Worse yet was ACTG 359, a 1998 salvage-therapy study in people with failing regimens including indinavir (Crixivan). It compared combos containing the approved non-nuke delavirdine (Rescriptor) to ones with adefovir. ACTG 359 found that the regimens with delavirdine successfully suppressed HIV twice as often as the ones with adefovir. Another dismaying observation was that combining adefovir with either delavirdine or the protease inhibitor saquinavir (Fortovase) seemed to drastically cut these drugs’ blood levels, rendering them ineffective. Adefovir’s inability to rescue ACTG 359’s Crixivan failures remains a big strike against the new compound’s chances for accelerated approval.

Gilead’s immediate hope is to cull some new data out of past and ongoing adefovir trials to make a convincing case for approval as a last-ditch drug when all else fails. In the meantime, adefovir is available through an expanded-access program open to people in this situation. With 4,000 people currently receiving adefovir through expanded access, the program will be a valuable source of further safety info on the 60-milligram dose.

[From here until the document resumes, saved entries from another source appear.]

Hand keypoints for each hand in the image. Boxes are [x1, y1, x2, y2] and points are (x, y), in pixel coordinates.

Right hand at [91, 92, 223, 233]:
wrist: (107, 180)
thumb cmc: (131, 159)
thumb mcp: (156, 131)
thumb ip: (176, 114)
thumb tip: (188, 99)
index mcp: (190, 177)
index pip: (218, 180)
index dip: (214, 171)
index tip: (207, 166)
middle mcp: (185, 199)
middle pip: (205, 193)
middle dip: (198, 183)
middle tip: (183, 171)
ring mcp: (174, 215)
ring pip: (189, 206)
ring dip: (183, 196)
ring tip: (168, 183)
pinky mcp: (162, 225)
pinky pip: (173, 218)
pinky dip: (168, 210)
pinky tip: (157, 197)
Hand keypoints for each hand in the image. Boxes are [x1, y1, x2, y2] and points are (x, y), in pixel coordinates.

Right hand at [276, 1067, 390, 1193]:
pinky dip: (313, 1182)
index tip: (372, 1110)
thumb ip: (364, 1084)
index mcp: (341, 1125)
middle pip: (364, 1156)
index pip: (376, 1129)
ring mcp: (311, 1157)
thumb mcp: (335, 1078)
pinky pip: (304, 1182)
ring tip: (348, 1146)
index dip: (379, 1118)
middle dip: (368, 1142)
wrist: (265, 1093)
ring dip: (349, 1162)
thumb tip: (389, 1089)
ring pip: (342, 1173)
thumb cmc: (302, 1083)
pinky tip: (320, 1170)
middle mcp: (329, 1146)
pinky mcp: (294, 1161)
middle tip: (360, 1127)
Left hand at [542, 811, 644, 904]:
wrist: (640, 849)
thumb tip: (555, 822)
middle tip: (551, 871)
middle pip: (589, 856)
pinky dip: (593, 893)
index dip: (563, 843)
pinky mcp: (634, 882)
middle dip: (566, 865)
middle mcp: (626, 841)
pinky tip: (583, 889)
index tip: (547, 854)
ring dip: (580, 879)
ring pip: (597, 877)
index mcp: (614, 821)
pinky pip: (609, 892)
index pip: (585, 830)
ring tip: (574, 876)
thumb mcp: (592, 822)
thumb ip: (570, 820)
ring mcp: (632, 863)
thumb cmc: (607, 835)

In one recently commenced trial, Gilead is finally pursuing 18-month-old lab studies indicating that adefovir has extra activity against mutated HIV that resists the nuke 3TC (Epivir). This and other new trials may or may not demonstrate a special niche for adefovir, but they will take two years to complete. By then, more potent agents, such as Abbott’s new protease inhibitor, ABT-378, which is performing very well as both initial and salvage therapy, and Gilead’s own tenofovir, a better and safer compound in the adefovir family, will offer a more reasonable hope to those with limited treatment options.